Written exercise 1: According to the text on user-defined generic types, how does the proposed reactive value differ from a stream<T>? Answer in one to three sentences.
Written exercise 2: Render the lines of the mounted plant sheet records as a numbered list, from the line with "collectors: H. Moore & M. Cetto" up to and including the line with "state / province: Atacama (III)". Leave out any blank lines.
Start of Source
User-defined generic types (parametric polymorphism)
Doing a search in the github issues, I have yet to see a ticket where anyone has explicitly asked for this yet.
Apparently, there has been discussion on something similar to this, but from what I can tell this seems like a sufficiently different proposal to warrant a new issue.
Motivation / Example
Consider that you're writing a world to facilitate a generic API for building bindings to user interfaces from a WASM component. In addition to describing the layout tree (so basically a DOM, but more generic than that, as this could potentially target any sort of GUI framework with a hierarchy of layouts and sub-views), we also want to be able to describe how to bind data to the view.
For this framework, we want to be able to have "reactive values" as part of the API. This is different from a stream<T> because in addition to emitting updates to subscribers on changed values, it also gives you access to the "current" value. Something like:
resource reactive-value<T> {
current-value: func() -> T;
updates: stream<T>;
}
The issue with this of course being that WIT does not currently support user-defined generics. So currently we would have to monomorphize and provide implementations for any type T we want to use reactive-value with.
End of Source
Start of Extracted data
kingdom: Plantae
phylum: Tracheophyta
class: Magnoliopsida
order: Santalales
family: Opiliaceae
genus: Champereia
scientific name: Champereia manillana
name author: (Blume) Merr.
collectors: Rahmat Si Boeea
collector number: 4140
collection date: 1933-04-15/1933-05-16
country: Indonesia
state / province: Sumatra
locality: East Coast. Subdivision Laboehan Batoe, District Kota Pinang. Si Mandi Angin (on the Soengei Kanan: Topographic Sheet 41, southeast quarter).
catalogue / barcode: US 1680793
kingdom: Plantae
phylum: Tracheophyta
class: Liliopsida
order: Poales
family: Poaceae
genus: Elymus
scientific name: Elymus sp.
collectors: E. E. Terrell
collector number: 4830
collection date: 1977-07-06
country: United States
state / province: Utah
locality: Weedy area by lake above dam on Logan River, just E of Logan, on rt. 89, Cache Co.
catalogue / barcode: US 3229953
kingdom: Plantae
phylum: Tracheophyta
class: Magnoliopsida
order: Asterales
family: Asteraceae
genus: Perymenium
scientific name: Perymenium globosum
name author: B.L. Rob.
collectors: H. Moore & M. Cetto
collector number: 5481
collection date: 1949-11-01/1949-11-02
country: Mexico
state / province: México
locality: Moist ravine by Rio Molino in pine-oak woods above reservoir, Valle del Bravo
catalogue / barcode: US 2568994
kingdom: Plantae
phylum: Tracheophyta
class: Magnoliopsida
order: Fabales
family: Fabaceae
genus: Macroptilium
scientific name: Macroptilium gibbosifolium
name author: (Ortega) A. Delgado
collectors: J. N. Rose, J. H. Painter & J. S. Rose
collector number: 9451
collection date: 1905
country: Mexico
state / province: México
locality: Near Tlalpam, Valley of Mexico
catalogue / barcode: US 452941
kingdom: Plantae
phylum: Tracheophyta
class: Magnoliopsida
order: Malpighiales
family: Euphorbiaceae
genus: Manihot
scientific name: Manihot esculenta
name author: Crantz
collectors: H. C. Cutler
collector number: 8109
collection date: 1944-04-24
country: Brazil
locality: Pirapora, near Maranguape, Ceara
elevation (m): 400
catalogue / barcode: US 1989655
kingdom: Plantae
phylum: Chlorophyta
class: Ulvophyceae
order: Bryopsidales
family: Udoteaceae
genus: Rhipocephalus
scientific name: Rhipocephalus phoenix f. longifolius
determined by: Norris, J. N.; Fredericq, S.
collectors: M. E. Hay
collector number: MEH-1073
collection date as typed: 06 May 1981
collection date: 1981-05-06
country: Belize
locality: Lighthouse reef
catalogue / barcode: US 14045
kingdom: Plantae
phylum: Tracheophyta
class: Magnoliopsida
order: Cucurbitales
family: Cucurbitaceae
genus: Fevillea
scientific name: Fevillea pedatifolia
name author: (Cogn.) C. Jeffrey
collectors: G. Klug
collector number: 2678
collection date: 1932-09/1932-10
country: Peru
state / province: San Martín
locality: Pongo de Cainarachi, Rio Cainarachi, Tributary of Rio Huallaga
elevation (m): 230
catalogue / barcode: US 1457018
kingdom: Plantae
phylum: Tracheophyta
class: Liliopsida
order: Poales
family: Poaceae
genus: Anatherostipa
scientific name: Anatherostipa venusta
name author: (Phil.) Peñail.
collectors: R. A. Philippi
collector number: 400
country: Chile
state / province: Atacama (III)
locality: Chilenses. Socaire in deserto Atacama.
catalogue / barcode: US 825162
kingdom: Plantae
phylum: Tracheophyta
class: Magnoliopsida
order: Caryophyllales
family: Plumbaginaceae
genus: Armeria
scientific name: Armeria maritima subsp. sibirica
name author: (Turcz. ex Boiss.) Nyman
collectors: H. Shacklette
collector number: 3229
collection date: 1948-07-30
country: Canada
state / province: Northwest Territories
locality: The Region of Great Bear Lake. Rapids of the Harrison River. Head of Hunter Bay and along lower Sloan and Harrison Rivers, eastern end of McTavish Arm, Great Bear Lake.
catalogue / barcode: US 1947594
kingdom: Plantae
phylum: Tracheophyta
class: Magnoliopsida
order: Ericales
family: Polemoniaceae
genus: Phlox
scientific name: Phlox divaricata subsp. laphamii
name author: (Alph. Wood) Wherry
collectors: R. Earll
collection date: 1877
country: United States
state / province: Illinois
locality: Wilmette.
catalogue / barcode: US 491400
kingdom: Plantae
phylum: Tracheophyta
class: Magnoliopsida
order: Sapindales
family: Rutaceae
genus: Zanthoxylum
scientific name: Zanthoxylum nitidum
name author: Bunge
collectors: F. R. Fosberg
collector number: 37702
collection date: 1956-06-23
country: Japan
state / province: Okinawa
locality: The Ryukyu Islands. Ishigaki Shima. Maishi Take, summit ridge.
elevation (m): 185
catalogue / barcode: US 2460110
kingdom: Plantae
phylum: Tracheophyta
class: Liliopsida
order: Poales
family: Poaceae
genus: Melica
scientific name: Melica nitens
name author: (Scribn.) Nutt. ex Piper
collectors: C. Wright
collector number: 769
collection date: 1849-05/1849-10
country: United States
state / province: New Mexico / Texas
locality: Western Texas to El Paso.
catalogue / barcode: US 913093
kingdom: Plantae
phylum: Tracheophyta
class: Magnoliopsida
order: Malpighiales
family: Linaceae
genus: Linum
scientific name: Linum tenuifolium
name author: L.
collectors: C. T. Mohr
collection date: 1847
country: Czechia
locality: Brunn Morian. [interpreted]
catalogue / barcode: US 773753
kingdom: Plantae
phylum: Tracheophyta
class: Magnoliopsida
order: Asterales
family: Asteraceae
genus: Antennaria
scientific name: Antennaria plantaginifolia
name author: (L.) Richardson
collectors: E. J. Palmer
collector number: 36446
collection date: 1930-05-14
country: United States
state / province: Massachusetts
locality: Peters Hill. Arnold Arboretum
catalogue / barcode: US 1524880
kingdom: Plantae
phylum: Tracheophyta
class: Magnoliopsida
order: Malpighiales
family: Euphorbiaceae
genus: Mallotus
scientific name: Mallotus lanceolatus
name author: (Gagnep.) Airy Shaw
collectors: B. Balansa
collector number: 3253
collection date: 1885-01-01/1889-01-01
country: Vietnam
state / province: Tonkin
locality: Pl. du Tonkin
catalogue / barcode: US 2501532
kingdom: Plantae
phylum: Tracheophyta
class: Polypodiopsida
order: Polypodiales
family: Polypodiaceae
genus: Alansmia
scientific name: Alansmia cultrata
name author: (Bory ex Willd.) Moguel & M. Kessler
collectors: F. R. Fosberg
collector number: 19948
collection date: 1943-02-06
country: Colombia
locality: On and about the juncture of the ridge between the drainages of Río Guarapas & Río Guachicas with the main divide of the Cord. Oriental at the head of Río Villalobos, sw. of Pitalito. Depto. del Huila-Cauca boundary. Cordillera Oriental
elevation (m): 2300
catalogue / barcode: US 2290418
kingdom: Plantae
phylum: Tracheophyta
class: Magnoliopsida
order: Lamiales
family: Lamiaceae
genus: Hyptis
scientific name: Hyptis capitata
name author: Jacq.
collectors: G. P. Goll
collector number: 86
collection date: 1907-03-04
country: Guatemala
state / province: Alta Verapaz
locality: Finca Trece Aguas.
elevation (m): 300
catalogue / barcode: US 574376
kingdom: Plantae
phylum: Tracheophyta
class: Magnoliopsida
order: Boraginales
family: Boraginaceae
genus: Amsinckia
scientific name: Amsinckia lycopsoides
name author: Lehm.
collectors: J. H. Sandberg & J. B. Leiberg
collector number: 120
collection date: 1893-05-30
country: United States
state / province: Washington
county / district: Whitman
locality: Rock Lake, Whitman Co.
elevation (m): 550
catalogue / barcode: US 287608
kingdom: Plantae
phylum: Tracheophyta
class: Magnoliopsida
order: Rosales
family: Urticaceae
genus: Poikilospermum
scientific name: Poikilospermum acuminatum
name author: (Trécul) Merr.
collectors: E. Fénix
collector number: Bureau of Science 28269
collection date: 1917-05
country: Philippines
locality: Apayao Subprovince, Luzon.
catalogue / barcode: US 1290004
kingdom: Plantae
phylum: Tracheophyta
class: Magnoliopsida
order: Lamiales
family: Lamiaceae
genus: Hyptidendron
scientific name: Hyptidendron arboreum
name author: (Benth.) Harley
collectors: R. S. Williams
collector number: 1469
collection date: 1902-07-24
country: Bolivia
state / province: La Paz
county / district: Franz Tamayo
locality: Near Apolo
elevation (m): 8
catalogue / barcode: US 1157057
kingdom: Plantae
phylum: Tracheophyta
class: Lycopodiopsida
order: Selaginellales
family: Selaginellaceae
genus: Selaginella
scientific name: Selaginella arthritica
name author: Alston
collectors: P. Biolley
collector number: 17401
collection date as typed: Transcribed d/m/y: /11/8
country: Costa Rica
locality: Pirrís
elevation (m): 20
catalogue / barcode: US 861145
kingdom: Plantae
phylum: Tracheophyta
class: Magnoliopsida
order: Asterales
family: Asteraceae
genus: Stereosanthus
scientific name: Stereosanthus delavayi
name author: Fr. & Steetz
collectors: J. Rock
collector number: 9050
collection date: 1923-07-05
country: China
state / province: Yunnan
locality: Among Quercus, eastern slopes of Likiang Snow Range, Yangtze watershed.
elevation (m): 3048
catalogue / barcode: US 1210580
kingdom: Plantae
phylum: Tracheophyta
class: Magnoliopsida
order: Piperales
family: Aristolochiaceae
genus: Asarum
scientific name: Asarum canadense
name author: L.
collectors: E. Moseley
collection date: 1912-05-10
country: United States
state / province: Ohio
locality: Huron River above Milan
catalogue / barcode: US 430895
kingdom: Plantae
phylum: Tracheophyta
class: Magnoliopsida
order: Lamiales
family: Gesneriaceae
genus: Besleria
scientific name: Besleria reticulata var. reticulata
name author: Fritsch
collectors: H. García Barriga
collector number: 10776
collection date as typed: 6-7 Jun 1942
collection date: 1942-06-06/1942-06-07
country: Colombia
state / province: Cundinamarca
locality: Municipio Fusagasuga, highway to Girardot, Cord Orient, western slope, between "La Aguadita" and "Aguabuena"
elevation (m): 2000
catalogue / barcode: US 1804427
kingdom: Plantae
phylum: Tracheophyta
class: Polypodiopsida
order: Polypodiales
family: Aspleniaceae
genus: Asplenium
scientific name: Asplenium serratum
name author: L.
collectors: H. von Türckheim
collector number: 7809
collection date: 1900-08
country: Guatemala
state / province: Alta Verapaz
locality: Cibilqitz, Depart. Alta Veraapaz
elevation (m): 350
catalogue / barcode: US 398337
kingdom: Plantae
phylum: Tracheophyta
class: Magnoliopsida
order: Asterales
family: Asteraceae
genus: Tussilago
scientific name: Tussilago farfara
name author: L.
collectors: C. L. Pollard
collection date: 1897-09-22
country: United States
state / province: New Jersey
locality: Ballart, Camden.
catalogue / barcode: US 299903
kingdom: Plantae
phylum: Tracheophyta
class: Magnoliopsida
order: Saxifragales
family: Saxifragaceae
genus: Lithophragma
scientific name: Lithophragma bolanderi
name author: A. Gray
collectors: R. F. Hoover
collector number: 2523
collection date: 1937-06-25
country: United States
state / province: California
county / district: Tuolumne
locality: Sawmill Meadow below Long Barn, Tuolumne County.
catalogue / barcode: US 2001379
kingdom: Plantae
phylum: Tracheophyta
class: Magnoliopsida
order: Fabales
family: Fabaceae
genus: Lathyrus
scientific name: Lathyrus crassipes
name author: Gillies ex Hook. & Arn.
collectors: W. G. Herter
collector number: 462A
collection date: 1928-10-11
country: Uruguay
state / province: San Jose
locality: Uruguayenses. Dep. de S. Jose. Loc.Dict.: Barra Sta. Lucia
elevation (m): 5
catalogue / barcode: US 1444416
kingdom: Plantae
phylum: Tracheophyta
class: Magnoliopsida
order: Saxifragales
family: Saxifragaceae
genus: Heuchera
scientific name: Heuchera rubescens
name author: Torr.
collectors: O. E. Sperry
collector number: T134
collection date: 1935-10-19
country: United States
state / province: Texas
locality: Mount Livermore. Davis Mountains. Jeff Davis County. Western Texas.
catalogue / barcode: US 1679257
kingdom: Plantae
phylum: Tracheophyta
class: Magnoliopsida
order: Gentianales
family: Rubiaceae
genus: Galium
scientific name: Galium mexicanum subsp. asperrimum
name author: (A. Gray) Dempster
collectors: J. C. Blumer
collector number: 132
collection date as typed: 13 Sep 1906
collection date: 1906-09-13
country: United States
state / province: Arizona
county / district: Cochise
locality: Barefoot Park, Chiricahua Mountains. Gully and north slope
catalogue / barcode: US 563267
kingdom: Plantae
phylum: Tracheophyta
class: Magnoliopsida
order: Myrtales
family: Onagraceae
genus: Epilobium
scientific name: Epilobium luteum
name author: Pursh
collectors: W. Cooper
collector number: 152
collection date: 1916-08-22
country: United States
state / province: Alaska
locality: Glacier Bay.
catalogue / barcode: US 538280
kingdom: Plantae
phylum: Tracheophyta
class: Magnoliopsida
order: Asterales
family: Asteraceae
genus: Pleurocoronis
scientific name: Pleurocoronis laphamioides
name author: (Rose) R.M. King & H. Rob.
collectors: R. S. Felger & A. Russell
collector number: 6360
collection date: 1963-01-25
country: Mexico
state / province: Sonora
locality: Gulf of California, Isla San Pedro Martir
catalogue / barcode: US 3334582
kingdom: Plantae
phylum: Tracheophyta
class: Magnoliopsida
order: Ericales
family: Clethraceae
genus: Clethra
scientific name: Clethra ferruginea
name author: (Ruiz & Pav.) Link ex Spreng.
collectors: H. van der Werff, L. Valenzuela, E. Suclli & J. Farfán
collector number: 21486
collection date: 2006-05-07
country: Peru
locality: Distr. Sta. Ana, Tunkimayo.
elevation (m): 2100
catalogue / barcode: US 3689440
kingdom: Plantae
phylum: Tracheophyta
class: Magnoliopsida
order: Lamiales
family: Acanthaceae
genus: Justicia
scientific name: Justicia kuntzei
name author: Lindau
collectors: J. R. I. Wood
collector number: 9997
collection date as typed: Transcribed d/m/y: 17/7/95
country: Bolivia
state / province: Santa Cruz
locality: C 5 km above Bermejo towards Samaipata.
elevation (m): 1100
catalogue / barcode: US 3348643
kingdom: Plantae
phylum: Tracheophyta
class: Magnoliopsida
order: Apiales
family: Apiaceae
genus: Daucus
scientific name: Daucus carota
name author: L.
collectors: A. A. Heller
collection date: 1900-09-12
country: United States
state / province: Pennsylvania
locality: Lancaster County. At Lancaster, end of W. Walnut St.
End of Extracted data
Complete response 1: Like a stream<T>, a reactive value emits updates to subscribers when its value changes. Unlike a stream<T>, it also gives access to the current value.

Complete response 2:
1. collectors: H. Moore & M. Cetto
2. collector number: 5481
3. collection date: 1949-11-01/1949-11-02
4. country: Mexico
5. state / province: México
6. locality: Moist ravine by Rio Molino in pine-oak woods above reservoir, Valle del Bravo
7. catalogue / barcode: US 2568994
8. kingdom: Plantae
9. phylum: Tracheophyta
10. class: Magnoliopsida
11. order: Fabales
12. family: Fabaceae
13. genus: Macroptilium
14. scientific name: Macroptilium gibbosifolium
15. name author: (Ortega) A. Delgado
16. collectors: J. N. Rose, J. H. Painter & J. S. Rose
17. collector number: 9451
18. collection date: 1905
19. country: Mexico
20. state / province: México
21. locality: Near Tlalpam, Valley of Mexico
22. catalogue / barcode: US 452941
23. kingdom: Plantae
24. phylum: Tracheophyta
25. class: Magnoliopsida
26. order: Malpighiales
27. family: Euphorbiaceae
28. genus: Manihot
29. scientific name: Manihot esculenta
30. name author: Crantz
31. collectors: H. C. Cutler
32. collector number: 8109
33. collection date: 1944-04-24
34. country: Brazil
35. locality: Pirapora, near Maranguape, Ceara
36. elevation (m): 400
37. catalogue / barcode: US 1989655
38. kingdom: Plantae
39. phylum: Chlorophyta
40. class: Ulvophyceae
41. order: Bryopsidales
42. family: Udoteaceae
43. genus: Rhipocephalus
44. scientific name: Rhipocephalus phoenix f. longifolius
45. determined by: Norris, J. N.; Fredericq, S.
46. collectors: M. E. Hay
47. collector number: MEH-1073
48. collection date as typed: 06 May 1981
49. collection date: 1981-05-06
50. country: Belize
51. locality: Lighthouse reef
52. catalogue / barcode: US 14045
53. kingdom: Plantae
54. phylum: Tracheophyta
55. class: Magnoliopsida
56. order: Cucurbitales
57. family: Cucurbitaceae
58. genus: Fevillea
59. scientific name: Fevillea pedatifolia
60. name author: (Cogn.) C. Jeffrey
61. collectors: G. Klug
62. collector number: 2678
63. collection date: 1932-09/1932-10
64. country: Peru
65. state / province: San Martín
66. locality: Pongo de Cainarachi, Rio Cainarachi, Tributary of Rio Huallaga
67. elevation (m): 230
68. catalogue / barcode: US 1457018
69. kingdom: Plantae
70. phylum: Tracheophyta
71. class: Liliopsida
72. order: Poales
73. family: Poaceae
74. genus: Anatherostipa
75. scientific name: Anatherostipa venusta
76. name author: (Phil.) Peñail.
77. collectors: R. A. Philippi
78. collector number: 400
79. country: Chile
80. state / province: Atacama (III)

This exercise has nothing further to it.